An official of the Mexican Postal Service couldn't help but reinforce the stereotype:
Carlos Caballero, assistant marketing director for the Mexican Postal Service, said the stamps are not offensive, nor were they intended to be.
"This is a traditional character that reflects part of Mexico's culture," Caballero said. "His mischievous nature is part of that character."
However, Penalosa said many Mexicans still assume all blacks are foreigners, despite the fact that at one point early in the Spanish colonial era, Africans outnumbered Spanish in Mexico.
Their own
little trickster bad chillun Other, and on stamps no less! I won't get into Mexico's complex and troubled racial history, which like every other nation in this hemisphere has included the marginalization and slaughter of Native peoples and the subsequent enslavement of Blacks (the two in particular were linked in Mexico's case because of Bartolomé de las Casas); one aspect of this history has been an enduring racism against its large indigenous Indian population, which has resulted in periodic flareups such as the war in Chiapas; a racism of a different but intense sort against its native Black population, which has long been presumed not to exist; and, among the White/European ruling élites, against the visibly mestizo majority, which is evident in Mexican-language media, politics, business circles, and so on. Related to these forms of racism is Mexico's guiding
mestizaje ideology, from which the Black "third root" has been almost completely erased and effaced in both official and popular discourse.

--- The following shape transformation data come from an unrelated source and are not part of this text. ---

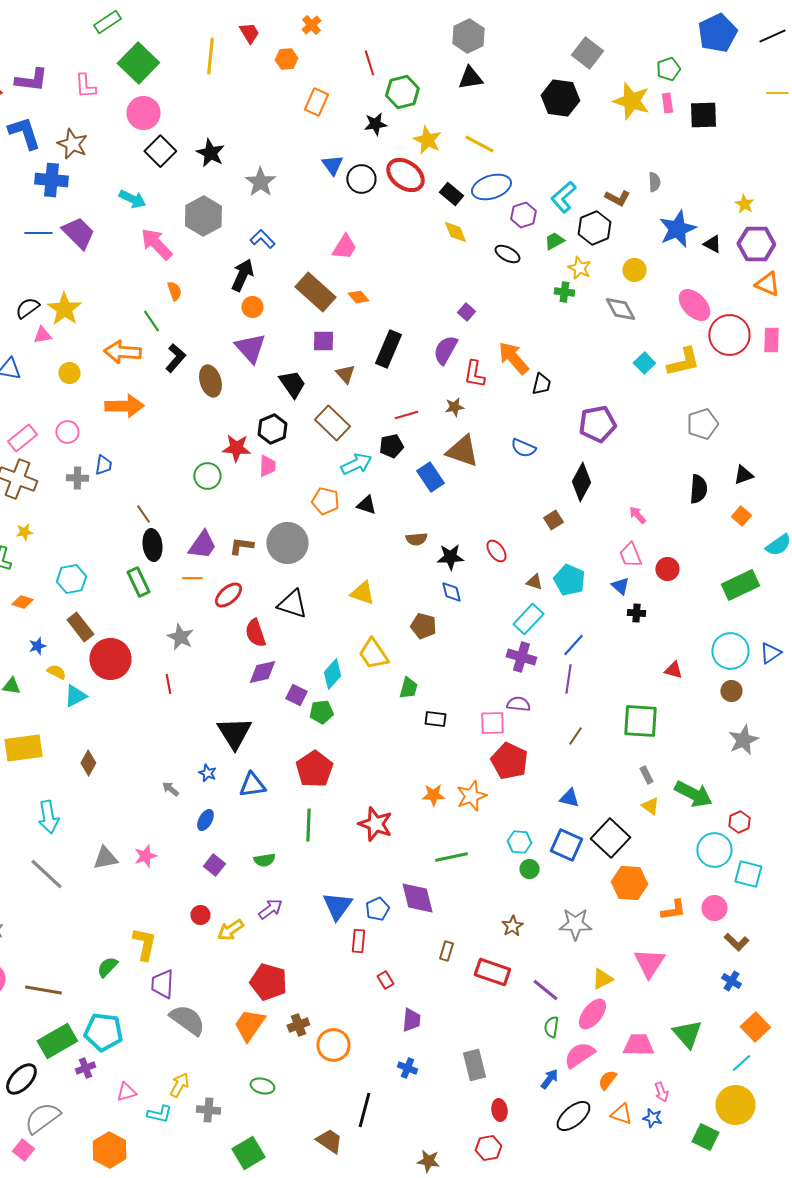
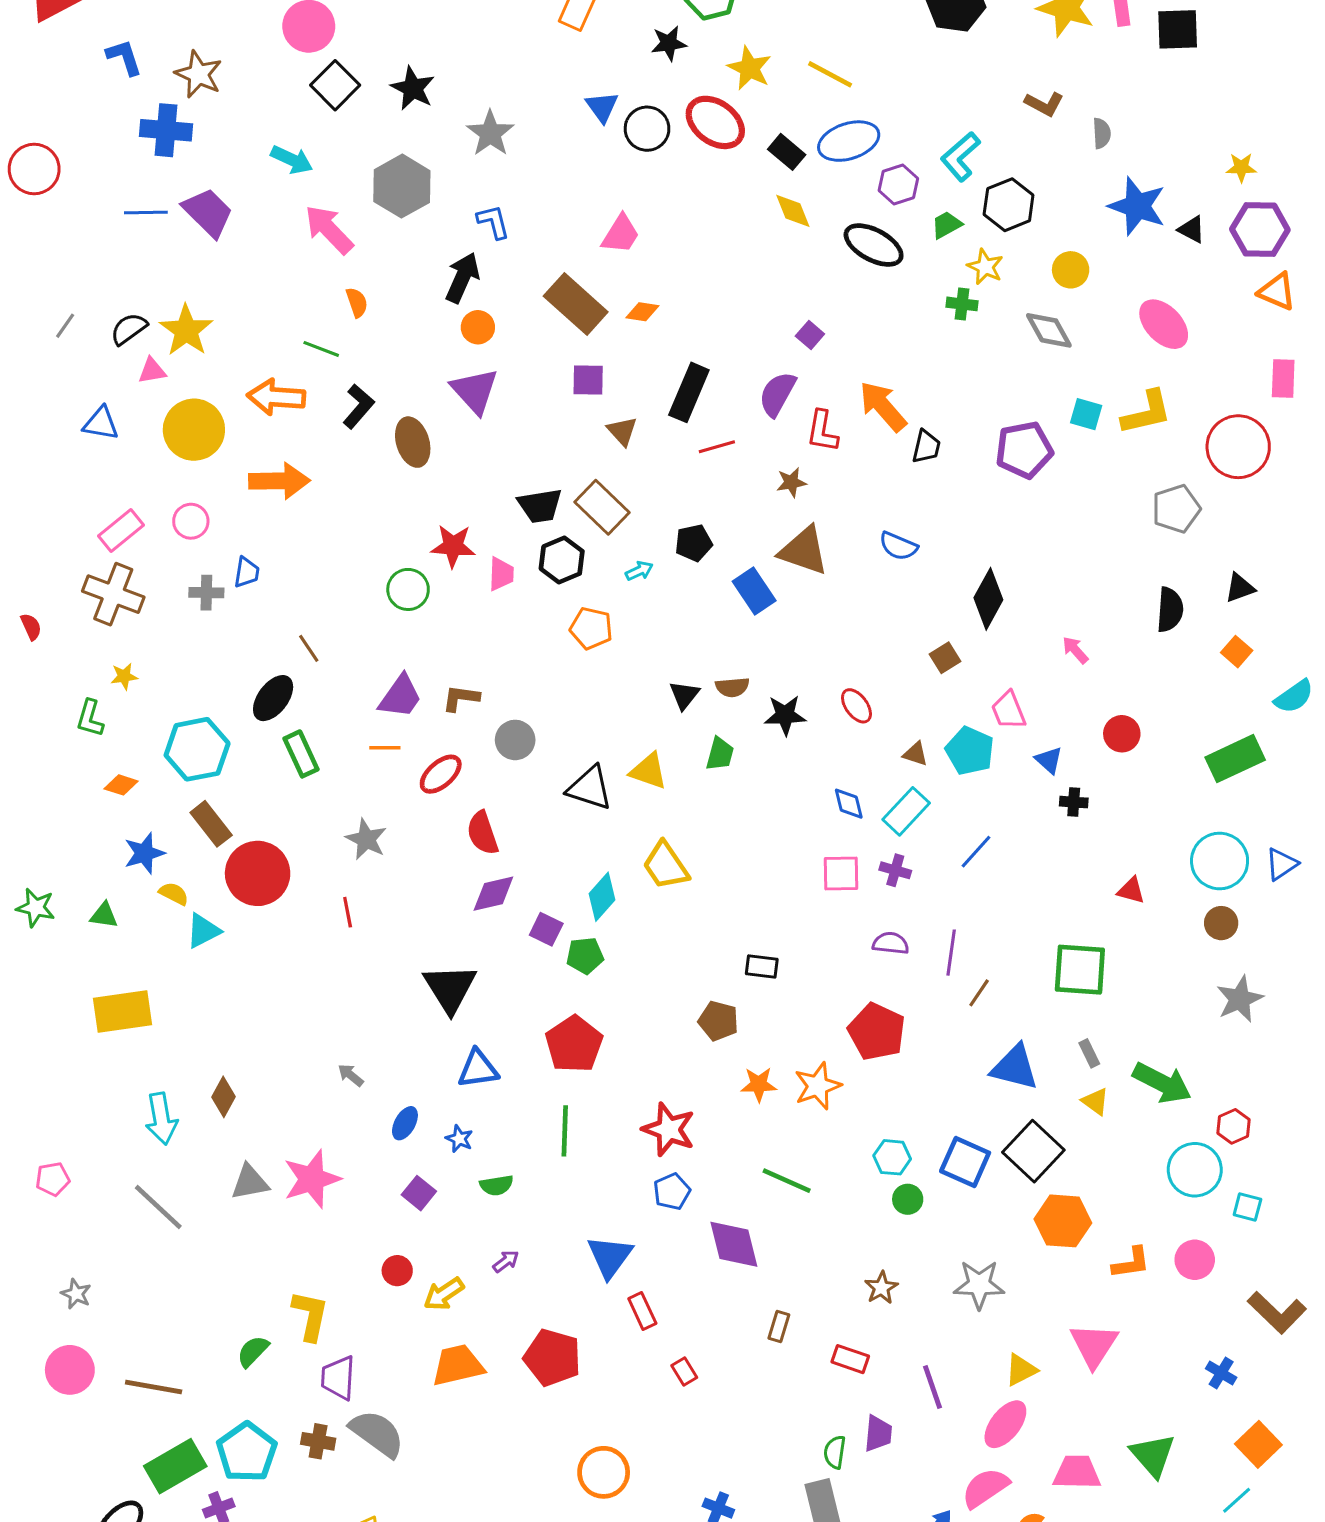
blue L-shape: (24, 133) -> (124, 57), size x0.7
brown L-shape: (617, 198) -> (1044, 104), moved
yellow star: (744, 204) -> (1241, 167), turned -30
blue star: (677, 229) -> (1137, 206), turned -30
blue L-shape: (262, 239) -> (493, 222), turned 30
black ellipse: (507, 254) -> (874, 245), size x1.5
orange diamond: (358, 297) -> (642, 312), turned -40
green line: (151, 321) -> (321, 349), turned -35
red circle: (729, 335) -> (1238, 447), moved
cyan square: (644, 363) -> (1086, 414), turned -30
yellow circle: (69, 373) -> (194, 430), size x1.8
black trapezoid: (292, 384) -> (540, 506), moved, turned 116
red line: (406, 415) -> (717, 447), moved
purple pentagon: (597, 424) -> (1024, 450), moved
black hexagon: (272, 429) -> (562, 560), moved
cyan arrow: (356, 464) -> (639, 571), size x0.6
black triangle: (366, 505) -> (684, 695), moved, turned 50
gray circle: (287, 543) -> (515, 740), moved, size x0.6
black ellipse: (152, 545) -> (273, 698), moved, turned 44
pink trapezoid: (630, 555) -> (1009, 710), moved
cyan hexagon: (71, 579) -> (197, 749), size x1.4
blue diamond: (451, 592) -> (849, 804), moved
black triangle: (292, 604) -> (590, 788), moved
brown pentagon: (423, 626) -> (718, 1021), moved
blue star: (37, 646) -> (144, 853), size x1.5
purple cross: (521, 657) -> (895, 870), size x0.7
purple line: (568, 679) -> (951, 953), moved
green trapezoid: (408, 688) -> (720, 754), moved
pink square: (492, 723) -> (841, 873), moved
brown diamond: (88, 763) -> (223, 1097), moved
blue star: (207, 773) -> (459, 1139), moved
blue triangle: (569, 798) -> (1015, 1067), moved, size x1.6
pink star: (145, 856) -> (312, 1179), size x1.6
green line: (451, 857) -> (787, 1181), turned 36
cyan square: (748, 874) -> (1247, 1207), size x0.7
purple arrow: (270, 909) -> (506, 1261), size x0.7
blue pentagon: (377, 909) -> (672, 1191), moved
red rectangle: (358, 941) -> (642, 1311), turned -30
brown L-shape: (736, 942) -> (1277, 1313), moved, size x1.5
red rectangle: (492, 972) -> (850, 1359), size x0.7
red pentagon: (268, 982) -> (552, 1358), moved
purple line: (545, 990) -> (933, 1387), turned 32
purple trapezoid: (411, 1020) -> (878, 1434), moved
orange trapezoid: (249, 1025) -> (458, 1365), moved, turned 42
brown cross: (298, 1025) -> (318, 1441), moved, turned 30
green semicircle: (551, 1027) -> (835, 1452), moved
cyan pentagon: (103, 1032) -> (247, 1452), turned 30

I will, however, broach the fact that when Lázaro Cárdenas (the son of Mexico's famous leftist leader Cuahtémoc Cárdenas, who was mayor of Mexico City and had the presidency stolen from under his feet by the notorious Carlos Salinas de Gortari in 1988, and the grandson of one of Mexico's greatest leftist and uncorruptible presidents, Lázaro Cárdenas) ran for the governorship of Michoacán State a few years ago, his opponent AlfredoAnaya viciously attacked him because Cárdenas married an Afro-Cuban woman. In fact, Anaya managed to conflate Blackness and foreignness in such a way as to claim that Mexicans--or Michoacanos in particular--wanted to be governed by "our own race, our own people," as though Cárdenas's marriage to a Black women rendered made him ontologically Black as well (racialization by association has a long history in the US, of course), and as though the Black presence in Mexico could only be (seen as) alien and foreign. Although Anaya lost--though by only five percentage points--it appears that his rhetoric was not so idiosyncratic but representative of a mindset, also clear in Fox's and other officials' comments, that is quite prevalent.

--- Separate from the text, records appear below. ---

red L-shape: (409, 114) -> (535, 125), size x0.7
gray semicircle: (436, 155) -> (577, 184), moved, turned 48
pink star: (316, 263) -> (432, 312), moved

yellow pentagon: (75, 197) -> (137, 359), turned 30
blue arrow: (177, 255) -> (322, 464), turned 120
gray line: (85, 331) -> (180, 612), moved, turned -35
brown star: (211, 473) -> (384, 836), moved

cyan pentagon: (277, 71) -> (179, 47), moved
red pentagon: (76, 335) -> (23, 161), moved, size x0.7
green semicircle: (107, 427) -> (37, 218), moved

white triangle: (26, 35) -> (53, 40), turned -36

Dr. Bobby Vaughn and others are conducting fascinating research in Black Mexican communities, so as I did before, I'll direct you
here,
here or
here for more information. Also, UPI correspondent
Steve Sailor provides a basic run-through in his article "

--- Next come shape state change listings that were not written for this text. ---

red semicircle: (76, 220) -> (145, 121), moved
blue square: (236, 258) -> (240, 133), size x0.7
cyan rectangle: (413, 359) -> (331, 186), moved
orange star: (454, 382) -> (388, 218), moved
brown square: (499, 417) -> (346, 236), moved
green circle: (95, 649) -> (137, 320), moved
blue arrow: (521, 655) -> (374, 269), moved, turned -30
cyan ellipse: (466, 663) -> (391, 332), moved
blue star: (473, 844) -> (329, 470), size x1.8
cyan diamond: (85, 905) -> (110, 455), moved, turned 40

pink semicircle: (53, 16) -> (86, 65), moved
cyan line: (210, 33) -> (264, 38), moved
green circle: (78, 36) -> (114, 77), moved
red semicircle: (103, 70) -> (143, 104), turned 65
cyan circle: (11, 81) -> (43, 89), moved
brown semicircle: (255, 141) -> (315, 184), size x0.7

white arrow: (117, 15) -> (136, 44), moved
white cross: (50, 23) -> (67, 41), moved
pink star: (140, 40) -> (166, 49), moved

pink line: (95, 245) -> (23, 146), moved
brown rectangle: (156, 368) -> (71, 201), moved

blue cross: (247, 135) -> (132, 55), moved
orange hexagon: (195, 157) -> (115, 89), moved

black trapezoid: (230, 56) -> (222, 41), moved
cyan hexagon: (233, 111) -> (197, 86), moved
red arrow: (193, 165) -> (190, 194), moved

Where Did Mexico's Blacks Go?" He notes that despite the long history of marginalization of Black Mexicans, attitudes are changing slowly, and a Black-oriented museum opened up in Guerrero State, which is named after Mexico's second President, who was an Afro-Mestizo.
But hey, let's get back to our little grinning inky boy-on-a-stamp:
Publisher Manelick De la Parra told the government news agency Notimex that the character would be sort of a goodwill ambassador on Mexican letters and postcards. "It seems nice if Memin can travel all over the world, spreading good news," de la Parra said, calling him "so charming, so affectionate, so wonderful, generous and friendly."
Irony, as they say, is utterly lost on some people. Many of them, too many, in fact.